Muhammed Emin yetimhane kapısında gözyaşlarını silip derin bir nefes aldı. İçeri geçmesiyle çocuklar her zaman ki gibi coşkuyla karşıladı onu. Onlar için aldığı hediyeleri dağıtıp hepsine tek tek sarıldıktan sonra kardeşim dediği 17 yaşındaki Bedirhan'ı kenara çekip yanına oturdu.

"Babam sana oğlum derdi. Sende benim kadar tanıyorsun onu değil mi Bedirhan?"

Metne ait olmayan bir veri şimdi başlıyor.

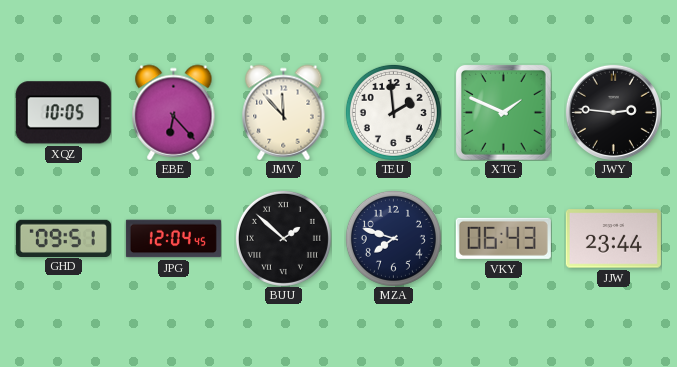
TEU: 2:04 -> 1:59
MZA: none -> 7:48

"Senin neyin var abi?" diye sordu Bedirhan küçüklükten beri tanırdı Muhammed Emin'i ve ilk defa böyle görüyordu. Kan çanağına dönen gözleri sanki kendisine değil de bir boşluğa bakıyor gibiydi.

Muhammed Emin onu duymuyormuş gibi bakışlarını boşluğa dikip konuşmasını sürdürdü. "Benim babam yalan söylemez değil mi Bedirhan?"

"Yok, Mirza baba ölse yalan konuşmaz ama sevdiklerini üzmemek için gerçeği saklayabilir. Bana durumu anlatsan ben sana daha iyi yardımcı olurum abi."